After one particularly long workday, I simply played a scale and an Irish jig for six minutes and then packed my fiddle back up. I know that the orchestra performances, the gigs, and the auditions will be back, and I want to be ready when they do. But some days, I just need a little reminder as to why I keep playing this expensive wooden box.
(And the answer is always the same, no matter how many minutes or hours I play that day: I love it.)
There have been some unexpected benefits, too. As a writer, I naturally love reading but these days I do so little of it (at least compared to the vast quantities of books I used to plough through when I was younger). This lockdown, I have read and enjoyed three books (Boy Swallows Universe by Trent Dalton, Volume 2 of Philip Pullman’s The Book of Dust, and I also re-read Wilde’s The Picture of Dorian Gray). Finding unexpected benefits to be grateful for can be helpful (although gratitude only goes so far: I also highly recommend lying on the floor and screaming into the void).
Whatever it is that helps you get you through the next little while, do it.

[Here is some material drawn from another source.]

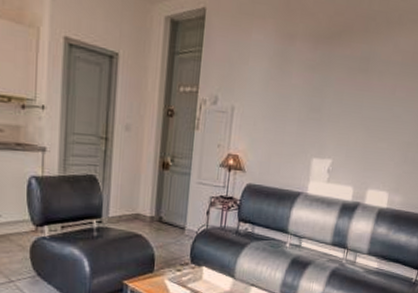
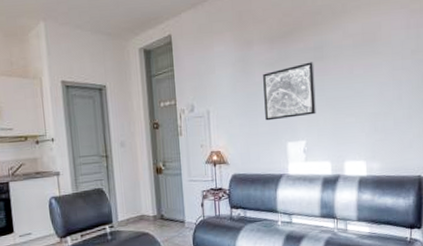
wall art: none [294,72,357,133] -> present [263,62,316,121]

If goal setting or accountability buddies help, go for it. If the burden of expectation stresses you out, avoid it. If keeping up to date with all things COVID via the 11am conference helps you feel informed and in control, then do it. If it causes you pre-11am anxiety, then don’t watch it, and instead ask a friend for any crucial updates.
I think the best we can do in a trying time like this is to be gentle with ourselves, and patiently wait for the tide to turn.